La Presse Anarchiste

À nos amis !

C’est donc par un appel à l’aide que je ter­mi­ne­rai, une fois encore le bul­le­tin compte ren­du de l’«Avenir Social » pour l’an­née 1907.

Et c’est un appel sérieux et pressant.

J’ai reçu, depuis deux ans, des quan­ti­tés de lettres amies, ou se sont mani­fes­tés encou­ra­ge­ments, sym­pa­thies, estime et bien­veillance. C’est donc que nous avons de nom­breux amis. C’est donc que notre ten­ta­tive inté­resse, qu’on en suit l’é­vo­lu­tion, qu’on en désire la réussite.

C’est pour­quoi je n’hé­site pas à dire : aidez-nous ! Les encou­ra­ge­ments, les témoi­gnages de sym­pa­thie nous ont tou­chés pro­fon­dé­ment. Mais ce n’est pas suf­fi­sant ; il faut qu’on nous aide maté­riel­le­ment. Il nous faut, à l’heure actuelle, de l’argent, beau­coup d’argent, j’ai dit, il y a un ins­tant pour­quoi, et il nous le faut dès à pré­sent, il faut qu’on fasse dili­gence pour nous aider.

Or, ce n’est pas aux adver­saires, ni aux indif­fé­rents, que nous pou­vons nous adres­ser, mais à nos amis, à tous ceux qui nous ont écrit ces lettres de sym­pa­thie, et adres­sé ces témoi­gnages d’es­time, qui nous ont encou­ra­gés a conti­nuer l’œuvre entre­prise en nous criant : nous sommes avec vous.

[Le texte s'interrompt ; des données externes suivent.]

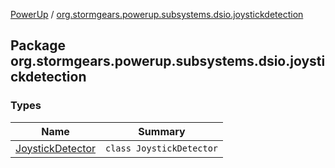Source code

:[PowerUp](../index.md) / [org.stormgears.powerup.subsystems.dsio.joystickdetection](./index.md)

## Package org.stormgears.powerup.subsystems.dsio.joystickdetection

### Types

| Name | Summary |
|---|---|
| [JoystickDetector](-joystick-detector/index.md) | `class JoystickDetector` |
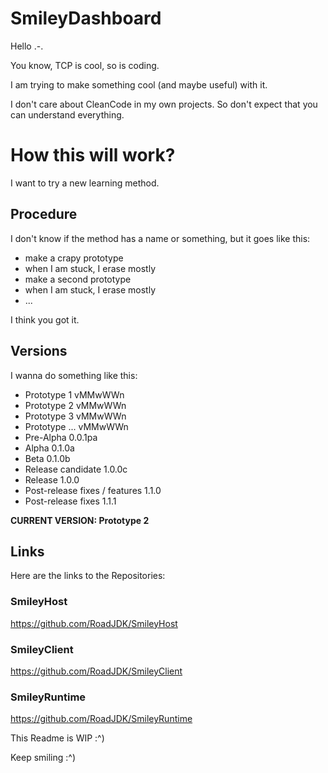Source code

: # SmileyDashboard

Hello .-.

You know, TCP is cool, so is coding.

I am trying to make something cool (and maybe useful) with it.

I don't care about CleanCode in my own projects. So don't expect that you can understand everything.

# How this will work?

I want to try a new learning method.

## Procedure
I don't know if the method has a name or something, but it goes like this:

* make a crapy prototype
* when I am stuck, I erase mostly
* make a second prototype
* when I am stuck, I erase mostly
* ...

I think you got it.

## Versions
I wanna do something like this:

* Prototype 1 vMMwWWn
* Prototype 2 vMMwWWn
* Prototype 3 vMMwWWn
* Prototype ... vMMwWWn
* Pre-Alpha 0.0.1pa
* Alpha 0.1.0a
* Beta  0.1.0b
* Release candidate	1.0.0c
* Release 1.0.0
* Post-release fixes / features  1.1.0
* Post-release fixes 1.1.1

**CURRENT VERSION: Prototype 2**

## Links
Here are the links to the Repositories:

### SmileyHost
https://github.com/RoadJDK/SmileyHost

### SmileyClient
https://github.com/RoadJDK/SmileyClient

### SmileyRuntime
https://github.com/RoadJDK/SmileyRuntime

This Readme is WIP :^) 

Keep smiling :^)
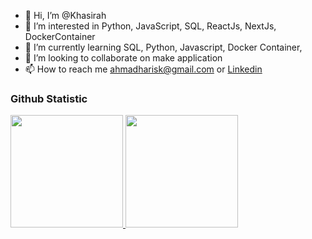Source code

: - 👋 Hi, I’m @Khasirah
- 👀 I’m interested in Python, JavaScript, SQL, ReactJs, NextJs, DockerContainer
- 🌱 I’m currently learning SQL, Python, Javascript, Docker Container, 
- 💞️ I’m looking to collaborate on make application
- 📫 How to reach me ahmadharisk@gmail.com or [Linkedin](https://www.linkedin.com/in/ahmad-haris-kurniawan-488870176/)

### Github Statistic
<p align="left">
<a href="https://github.com/penuliscode">
  <img height="180em" src="https://github-readme-stats-eight-theta.vercel.app/api?username=khasirah&show_icons=true&theme=algolia&include_all_commits=true&count_private=true"/>
  <img height="180em" src="https://github-readme-stats-eight-theta.vercel.app/api/top-langs/?username=khasirah&layout=compact&layout=compact&theme=algolia"/>
</a>
</p>

<!---
Khasirah/Khasirah is a ✨ special ✨ repository because its `README.md` (this file) appears on your GitHub profile.
You can click the Preview link to take a look at your changes.
--->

On me par­lait, ces jours der­niers, d’une com­mune ou la cure rap­porte annuel­le­ment soixante mille francs au curé, et l’on me fai­sait cette remarque qu’en somme, mal­gré la sépa­ra­tion, les prêtres n’é­taient pas à plaindre car ils étaient « sou­te­nus par ceux qui étaient de leur par­ti ». Pour­quoi donc n’y pas pour sou­te­nir les œuvres laïques et indé­pen­dantes, la même entente en esprit de soli­da­ri­té que savent en mon­trer entre eux les reli­gieux de toutes teintes. Ils nous ont cepen­dant don­né une preuve de la force de l’association.

Ne nous attar­dons point en de mes­quines consi­dé­ra­tions d’é­ti­quettes ou de par­ti. C’est à tous ceux qu’a­niment les sen­ti­ments de jus­tice et de bon­té, à ceux qui veulent, pour l’en­fant pauvre, aus­si bien que pour les autres, une édu­ca­tion saine et ration­nelle, c’est à tous ceux là que je m’a­dresse pour réa­li­ser l’œuvre d’as­sai­nis­se­ment moral et de bien­fai­sante humanité.

L’«Avenir Social » peut vivre, gran­dir et se déve­lop­per. Il faut qu’il vive. Il faut qu’on m’aide à le faire vivre !

On s’a­bonne bien à une revue, pour­quoi ne devien­drait-on pas l’a­bon­né d’une œuvre humaine et juste ? On achète bien des billets de lote­rie sans trop savoir à quoi ser­vi­ra l’argent ver­sé au mar­chand de tabac du coin, pour­quoi ne nous consa­cre­rait-on pas de temps à autre, le prix de quelque billet de hasard ? Nos enfants, à nous, ne sont ni des tuber­cu­leux, ni des aveugles, ni des para­ly­tiques, ce sont des enfants sains de corps, et ils n’en sont que plus inté­res­sants, car si nous savons les rendre sains d’es­prit, il pour­ront deve­nir des indi­vi­dus conscients et forts, l’es­poir du pen­seur devant la veu­le­rie et la médio­cri­té des géné­ra­tions actuelles que des siècles de reli­gions, de ser­vi­tude pas­sive et de lourde auto­ri­té ont défor­mées et ren­dues inertes et sans volonté.

L’«Avenir Social », il est dans nos enfants, dans cette petite géné­ra­tion qui nous pousse tout dou­ce­ment vers la nuit, et c’est folie de le cher­cher ailleurs, dans un Code nou­veau ou un autre mode d’organisation.

L’or­ga­ni­sa­tion de « l’A­ve­nir », nos enfants sau­ront bien la trou­ver, si nous leur avons for­mé un cer­veau sain, un juge­ment droit, et un rai­son­ne­ment juste.